In deze zaak heeft een zorgverzekeraar, VGZ Zorgverzekeraar N.V., gedurende zeven jaar de zorgverzekeringspremie van de meerderjarige dochter van eiseres, [eiseres01], van de bankrekening van de moeder afgeschreven. Eiseres, een 76-jarige vrouw van Marokkaanse afkomst, vordert de terugbetaling van deze bedragen, stellende dat er geen rechtsgrond was voor de afschrijvingen, aangezien zij nooit toestemming heeft gegeven voor deze betalingen. De dochter, [naam02], is op 22 juli 2019 overleden, en na haar overlijden ontdekte de zoon van eiseres dat de premies nog steeds werden afgeschreven.
VGZ betwist de vordering en stelt dat er op 1 november 2009 een machtiging tot automatische incasso is afgegeven door [naam02], die als verzekeringsnemer verplicht was om premie te betalen. VGZ voert aan dat het gebruikelijk is dat een derde, zoals een ouder, de premie voor een verzekeringsnemer betaalt en dat zij niet verplicht zijn om te controleren of de rekeninghouder akkoord is met de machtiging.
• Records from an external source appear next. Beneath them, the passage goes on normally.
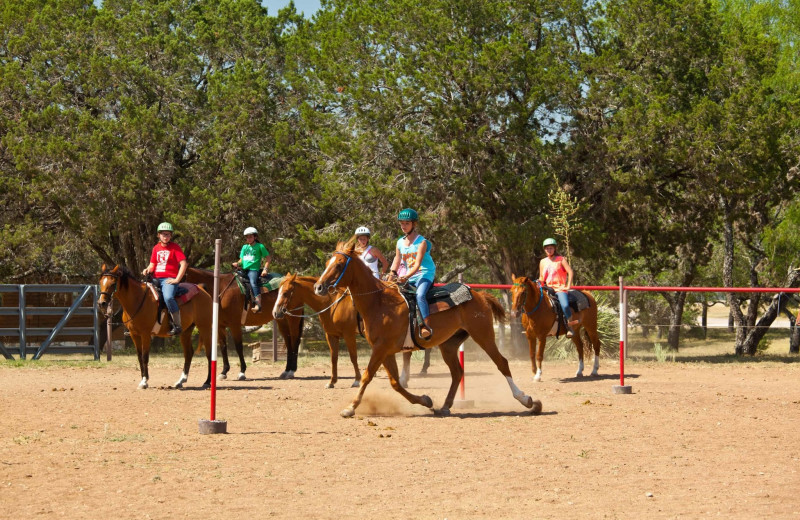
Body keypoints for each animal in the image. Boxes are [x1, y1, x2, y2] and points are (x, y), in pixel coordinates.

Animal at [312, 242, 544, 416]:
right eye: (327, 262)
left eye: (339, 264)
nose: (318, 287)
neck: (379, 302)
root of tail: (480, 295)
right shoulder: (386, 351)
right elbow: (396, 383)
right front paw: (425, 400)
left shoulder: (380, 349)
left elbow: (368, 375)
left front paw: (350, 407)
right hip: (449, 345)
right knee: (457, 372)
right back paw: (445, 406)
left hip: (483, 335)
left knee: (501, 363)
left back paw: (527, 400)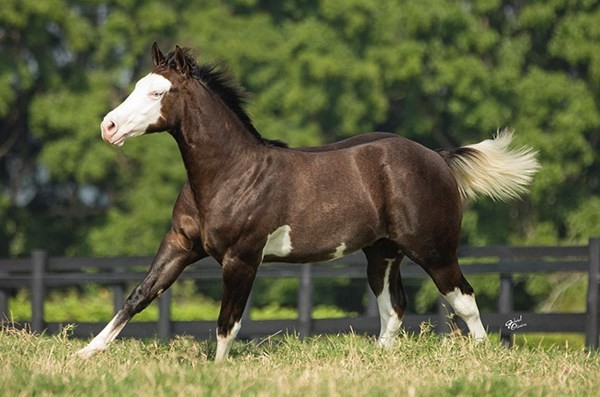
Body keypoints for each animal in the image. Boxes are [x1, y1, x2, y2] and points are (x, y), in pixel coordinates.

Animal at [77, 42, 540, 358]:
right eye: (139, 86)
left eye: (158, 94)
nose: (108, 127)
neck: (231, 173)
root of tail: (437, 157)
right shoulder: (181, 245)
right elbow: (139, 296)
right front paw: (85, 353)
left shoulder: (242, 258)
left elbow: (229, 321)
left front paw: (216, 371)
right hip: (382, 253)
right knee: (393, 308)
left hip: (434, 249)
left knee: (464, 299)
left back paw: (482, 356)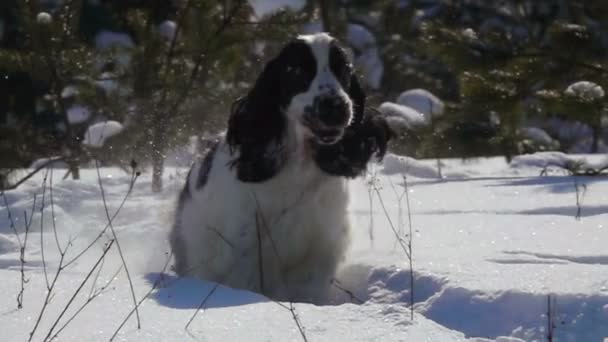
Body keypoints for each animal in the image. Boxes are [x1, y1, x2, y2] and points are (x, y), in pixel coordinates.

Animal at [169, 33, 392, 304]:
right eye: (297, 70)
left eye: (343, 70)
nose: (336, 106)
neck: (299, 166)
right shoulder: (245, 248)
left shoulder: (320, 248)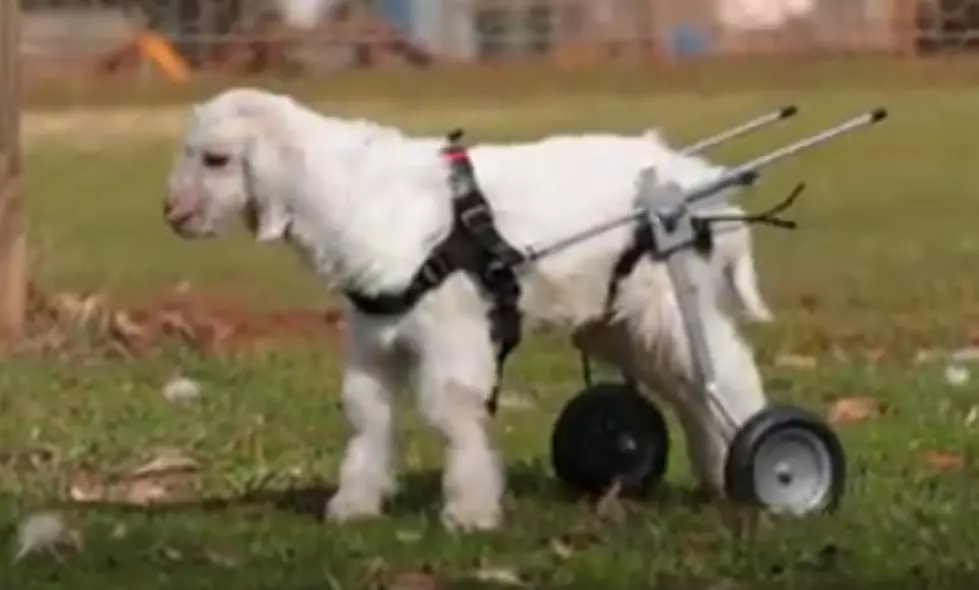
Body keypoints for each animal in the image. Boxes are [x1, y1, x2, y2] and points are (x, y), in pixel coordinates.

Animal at [161, 86, 772, 532]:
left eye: (216, 159)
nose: (173, 214)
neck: (359, 196)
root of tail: (701, 181)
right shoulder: (373, 337)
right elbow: (366, 414)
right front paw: (354, 505)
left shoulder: (452, 332)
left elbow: (451, 412)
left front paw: (470, 512)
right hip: (617, 318)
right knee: (691, 391)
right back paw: (714, 475)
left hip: (671, 299)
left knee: (728, 376)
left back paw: (758, 472)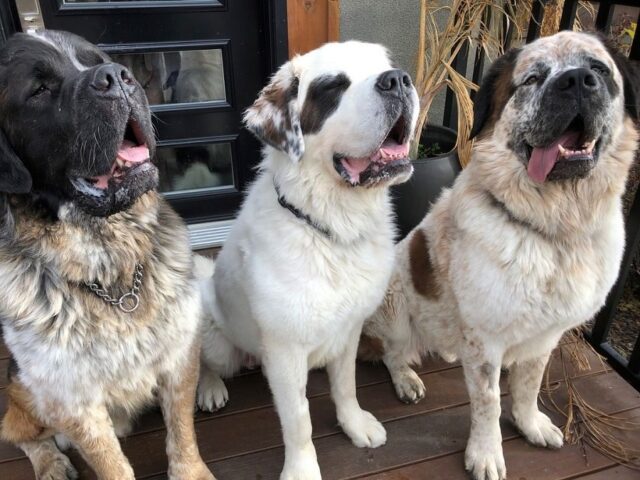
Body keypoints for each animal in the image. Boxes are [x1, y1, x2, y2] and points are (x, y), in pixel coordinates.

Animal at [198, 42, 420, 480]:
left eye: (385, 68)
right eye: (334, 87)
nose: (398, 80)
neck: (331, 227)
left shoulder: (350, 329)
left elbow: (346, 385)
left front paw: (355, 424)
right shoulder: (285, 352)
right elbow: (298, 419)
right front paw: (301, 468)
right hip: (219, 343)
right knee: (204, 361)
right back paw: (210, 388)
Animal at [362, 31, 636, 480]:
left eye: (598, 68)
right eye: (533, 78)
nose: (578, 81)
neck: (555, 230)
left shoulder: (546, 335)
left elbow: (529, 383)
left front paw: (530, 423)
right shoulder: (486, 342)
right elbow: (488, 401)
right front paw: (486, 453)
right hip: (395, 305)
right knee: (392, 352)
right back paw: (406, 379)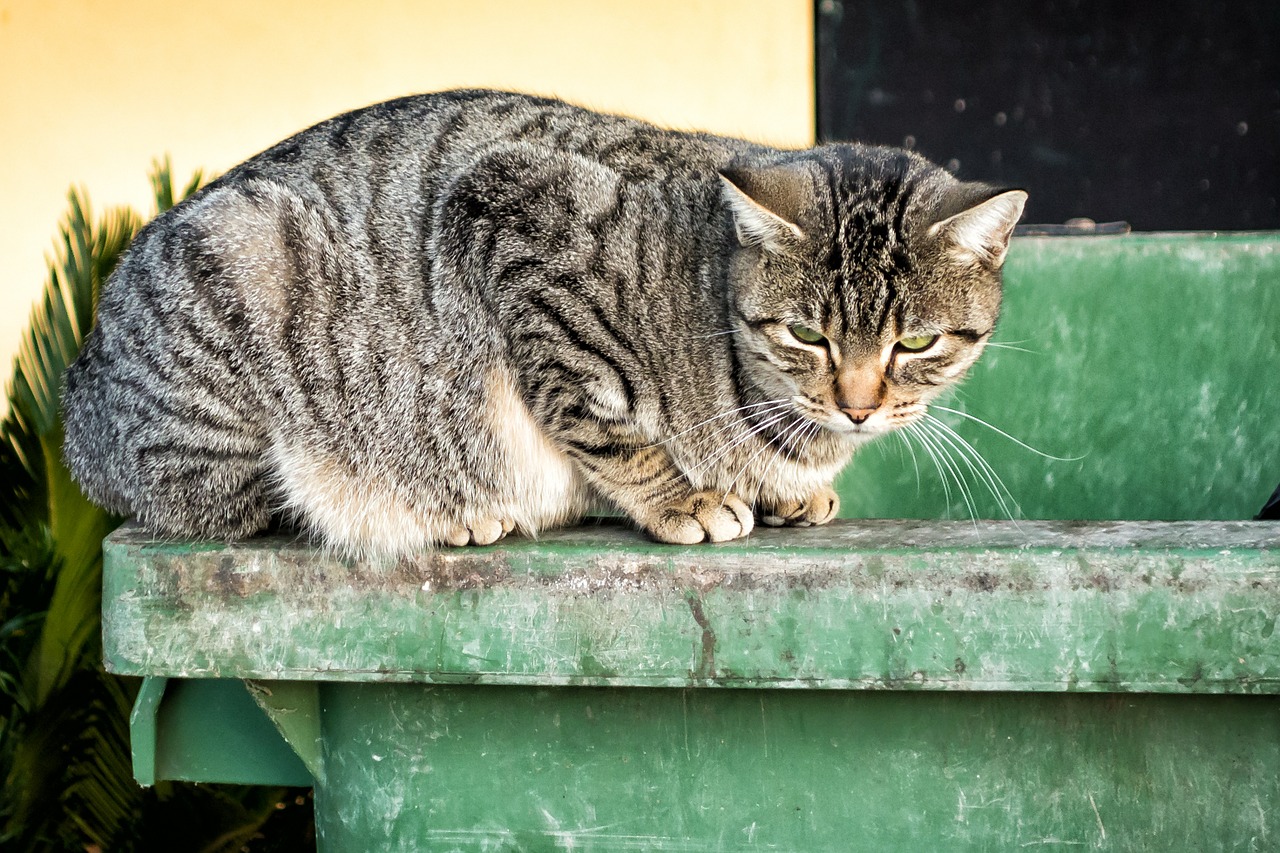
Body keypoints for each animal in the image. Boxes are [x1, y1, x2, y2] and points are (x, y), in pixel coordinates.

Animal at [60, 89, 1029, 555]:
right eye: (808, 333)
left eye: (915, 342)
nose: (858, 404)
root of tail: (77, 402)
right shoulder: (517, 222)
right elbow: (606, 424)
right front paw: (684, 496)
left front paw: (785, 490)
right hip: (247, 269)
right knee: (253, 504)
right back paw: (440, 513)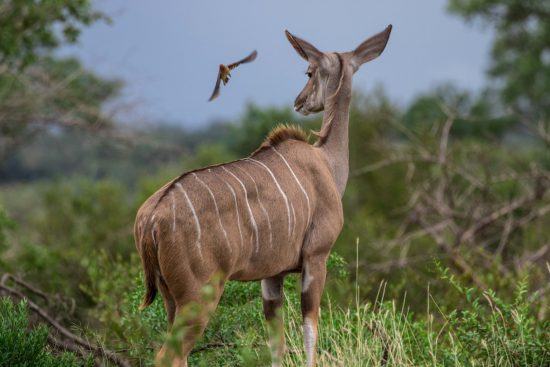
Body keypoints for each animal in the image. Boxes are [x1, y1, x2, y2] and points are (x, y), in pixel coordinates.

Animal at [138, 24, 396, 366]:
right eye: (308, 70)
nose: (299, 102)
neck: (326, 162)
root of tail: (151, 217)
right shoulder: (316, 258)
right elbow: (310, 331)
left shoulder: (272, 275)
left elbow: (277, 342)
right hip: (199, 295)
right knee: (168, 355)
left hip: (171, 298)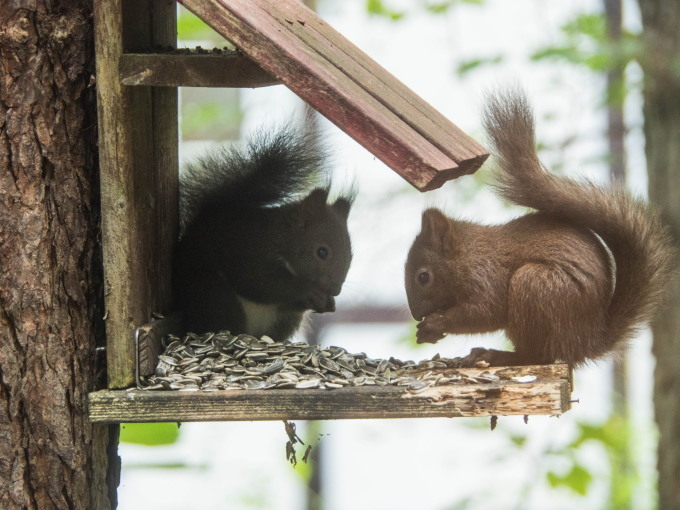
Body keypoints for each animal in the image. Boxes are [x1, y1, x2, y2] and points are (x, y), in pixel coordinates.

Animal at [171, 126, 356, 340]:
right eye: (322, 252)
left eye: (351, 256)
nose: (335, 290)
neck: (282, 238)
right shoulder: (249, 248)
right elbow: (259, 282)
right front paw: (307, 290)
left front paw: (327, 304)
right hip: (214, 294)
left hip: (284, 321)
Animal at [404, 88, 676, 366]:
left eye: (423, 277)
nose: (416, 315)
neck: (467, 256)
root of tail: (585, 344)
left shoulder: (486, 278)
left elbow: (485, 312)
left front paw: (435, 324)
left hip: (534, 285)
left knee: (537, 355)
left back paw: (496, 355)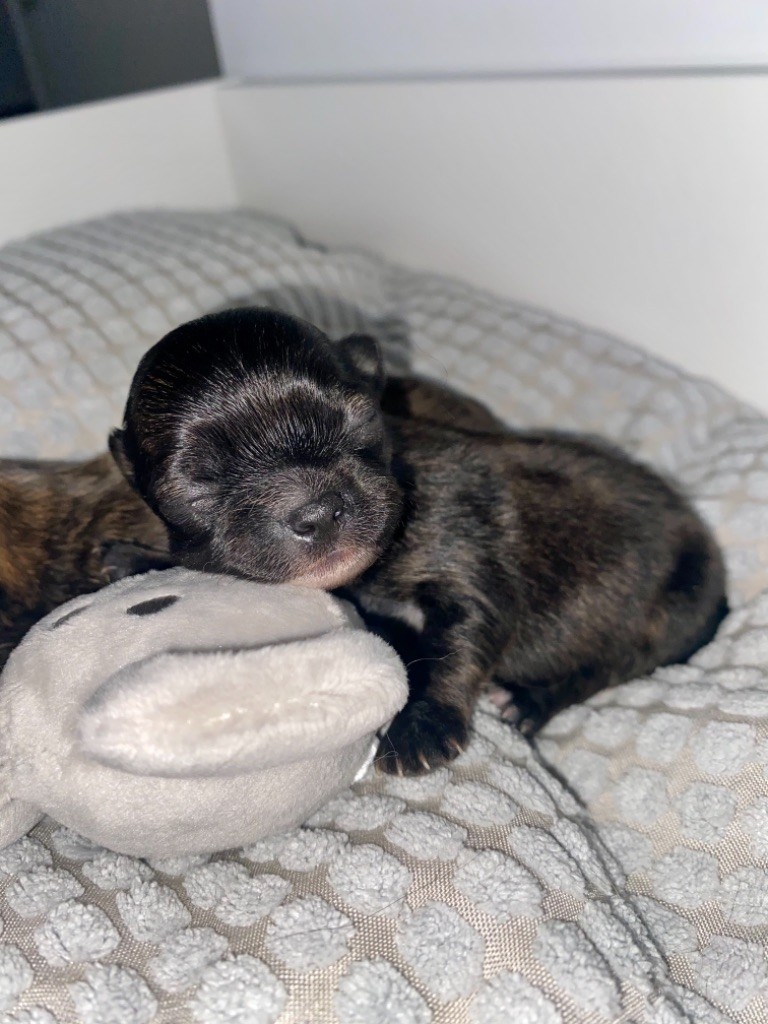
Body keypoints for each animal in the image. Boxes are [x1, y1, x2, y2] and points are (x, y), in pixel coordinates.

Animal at [111, 307, 729, 770]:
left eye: (360, 422)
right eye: (199, 483)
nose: (318, 510)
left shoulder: (467, 562)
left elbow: (458, 642)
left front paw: (423, 726)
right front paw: (135, 559)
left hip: (664, 615)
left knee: (601, 669)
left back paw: (527, 702)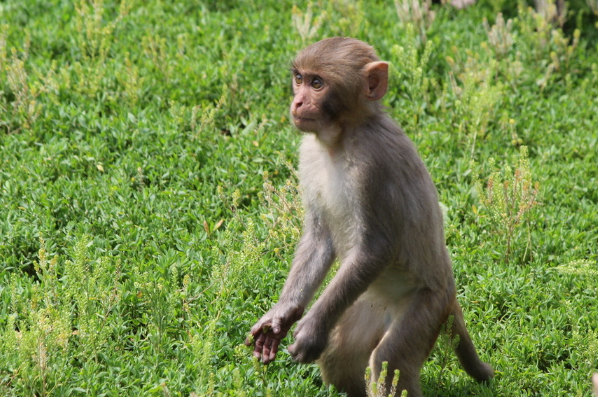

De kantonrechter heeft de argumenten van beide partijen gehoord tijdens een mondelinge behandeling op 19 september 2022.
De kantonrechter oordeelt dat VGZ niet kan worden tegengeworpen dat [naam02] geen toereikende volmacht had om de incasso te regelen, omdat VGZ op basis van de omstandigheden mocht aannemen dat er een geldige machtiging was. De rechter concludeert dat er een rechtsgrond was voor de betalingen, namelijk de nakoming van de zorgverzekeringsovereenkomst, en wijst de vordering van eiseres af. Eiseres wordt veroordeeld in de proceskosten, die zijn vastgesteld op € 622,-.